Speaking at a news conference held at his school in the Chicago suburb of Evanston, Illinois, Mokyr responded to a question on Korea's recent economic slowdown by saying, "I find it slightly ironic that this question comes to me from South Korea."
"To worry about South Korean problems given that it is a wealthy, peaceful country that has miraculously pulled itself from very low income per capita in the 1950s to one of the wealthiest nations in the world today strikes me," he said. "If you worry about South Korea, what do you think about North Korea? What do you think about countries like Myanmar? Those are the countries I worry about."
The professor also said Korea should not worry about its technological level.
"South Korea should continue to do what it has been doing all this time," he said. "It should make sure its borders are open, that it is tapped into the best practice technologies of this world."
"Some people in the audience must be driving Korean-made cars, and I don't think they would feel very much inclined to think of these Korean-made cars as an example of bad technology."
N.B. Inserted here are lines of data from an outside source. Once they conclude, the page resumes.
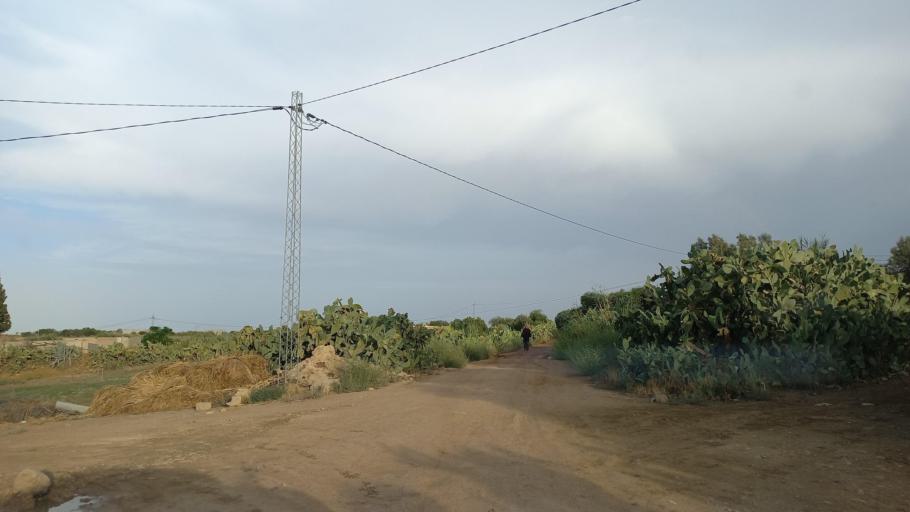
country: TN
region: Al Qasrayn
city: Kasserine
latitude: 35.2177
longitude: 9.0539
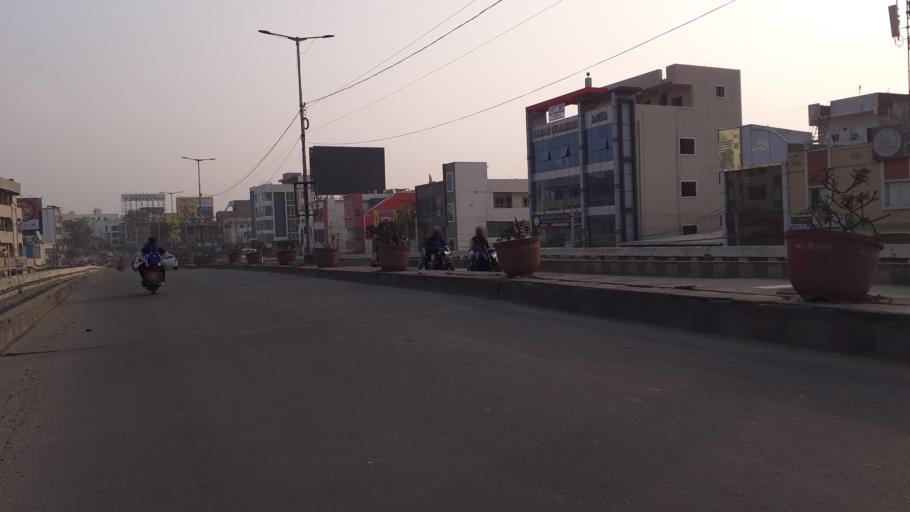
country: IN
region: Telangana
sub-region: Rangareddi
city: Kukatpalli
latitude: 17.4824
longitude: 78.3607
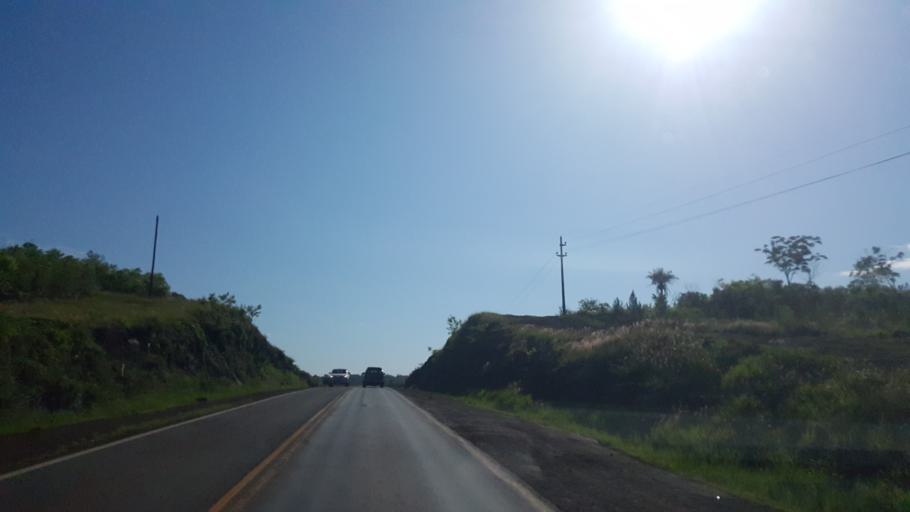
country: AR
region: Misiones
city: Santa Ana
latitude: -27.3714
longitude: -55.5667
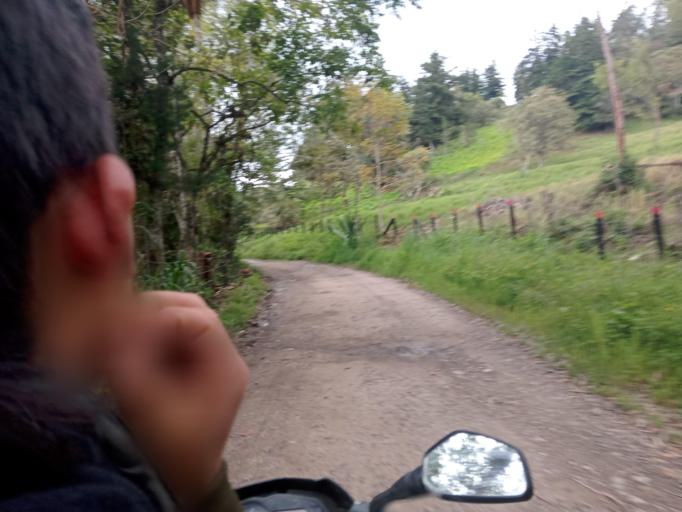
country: CO
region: Cundinamarca
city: Tenza
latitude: 5.1018
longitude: -73.4263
The Royal Swedish Academy of Sciences that day selected Mokyr, professor Philippe Aghion of the College de France in Paris and professor Peter Howitt from Brown University of the U.S. as laureates of this year's Nobel Prize in Economics.
The academy cited Mokyr for identifying the prerequisites for sustainable growth through technological advancement and Aghion and Howitt for developing a theory of sustainable growth through "creative destruction."